Requer-se, ainda, sejam requisitadas informações ao Prefeito e à Câmara Municipal de Pederneiras, bem como, posteriormente, citado o Procurador-Geral do Estado para se manifestar sobre os atos normativos impugnados, protestando por nova vista, posteriormente, para manifestação final.

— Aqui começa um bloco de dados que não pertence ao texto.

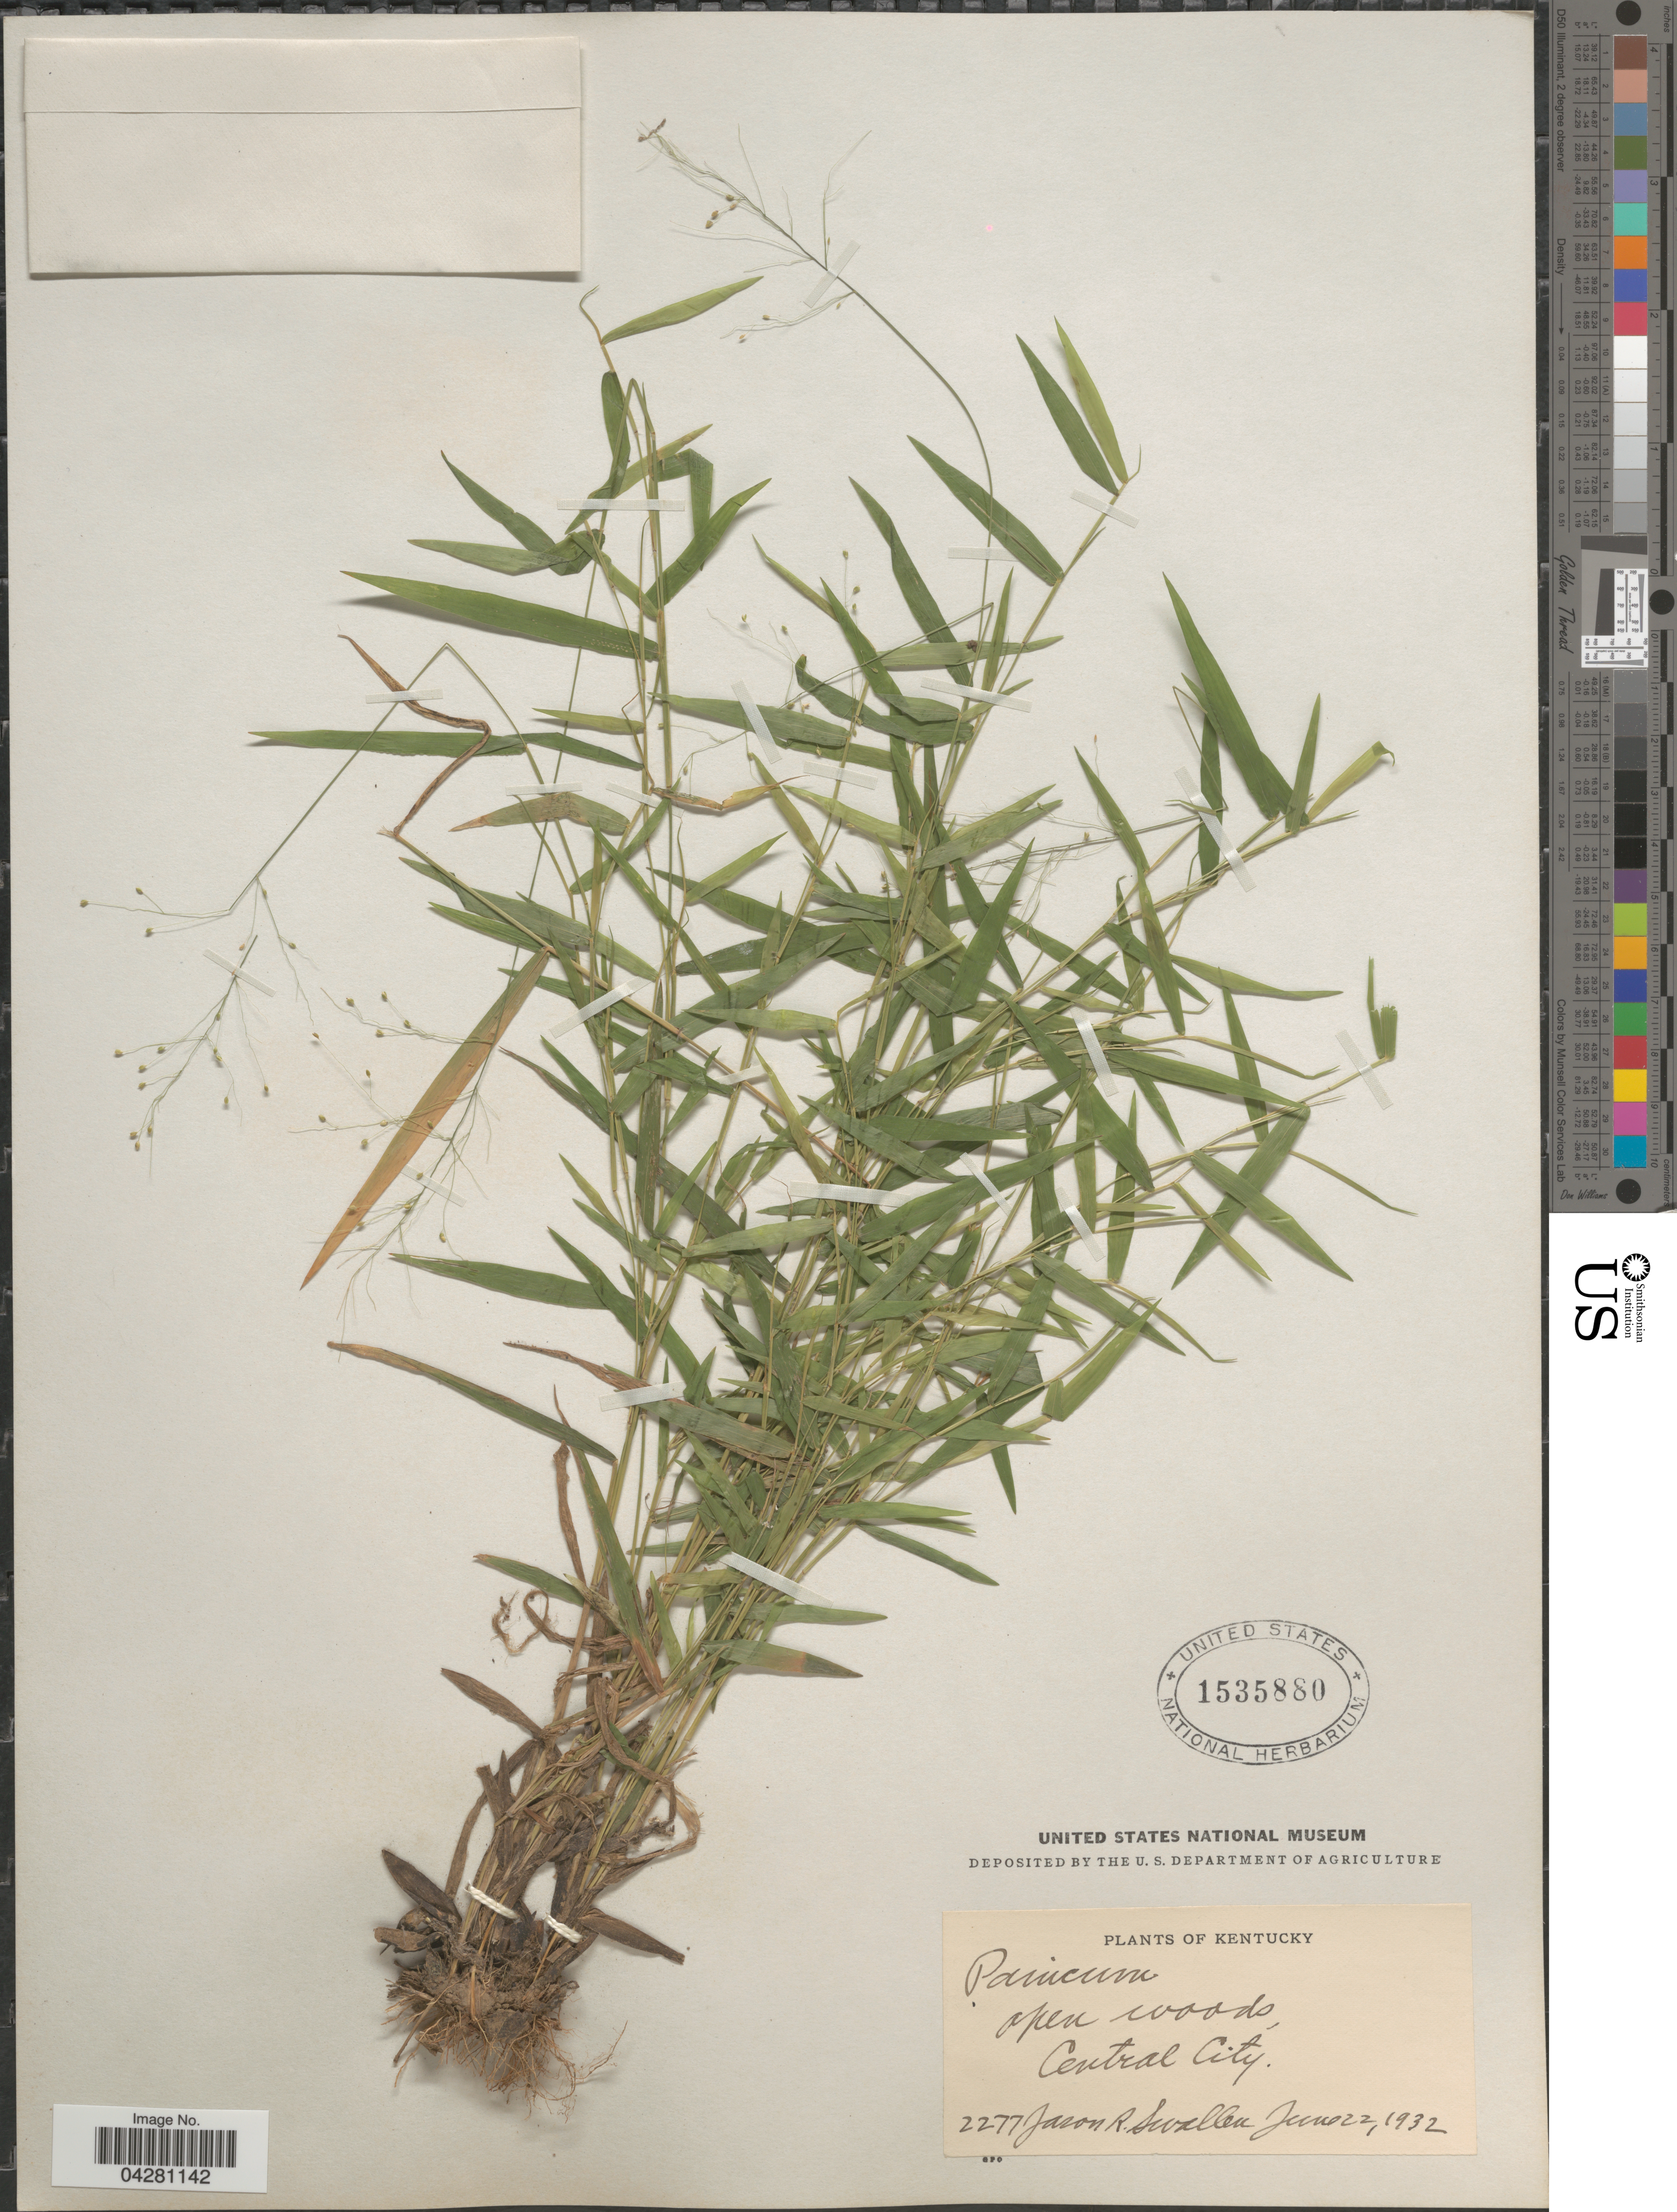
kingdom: Plantae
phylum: Tracheophyta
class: Liliopsida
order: Poales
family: Poaceae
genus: Dichanthelium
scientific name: Dichanthelium dichotomum var. dichotomum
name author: (L.) Gould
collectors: J. R. Swallen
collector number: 2277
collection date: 1932-06-22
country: United States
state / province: Kentucky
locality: Open woods, Central City.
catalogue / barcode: US 1535880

Termos em que, pede deferimento.

São Paulo, 15 de agosto de 2017.

 

Gianpaolo Poggio Smanio

Procurador-Geral de Justiça

 

grcp/ns


 

Protocolado n. 12.383/2017

 

 

 

1.      Distribua-se a petição inicial da ação direta de inconstitucionalidade em face Lei Municipal nº 2.821, de 27 de maio de 2010 (com alterações dadas pela Lei nº 2.829, de 24 de junho de 2010), que instituiu a “Gratificação Assiduidade”, e, por arrastamento, da Lei Complementar nº 2.250, de 30 de novembro de 2001, do Município de Pederneiras, junto ao Egrégio Tribunal de Justiça do Estado de São Paulo.

2.      Oficie-se à douta Promotoria de Justiça de Pederneiras informando-lhe a propositura da ação, com cópia da petição inicial.

 

São Paulo, 15 de agosto de 2017.

Gianpaolo Poggio Smanio

Procurador-Geral de Justiça

 

grcp/ns



[1] Marinoni, Luiz Guilherme, Curso de Direito Constitucional, pág. 1203, Saraiva, 4ª edição

[2] Moraes, Alexandre de, Direito Constitucional, p. 626

[3] STF, ADI 652/MA (QO), Plenário, relator: Ministro Celso de Mello, DJU 2/4/1993.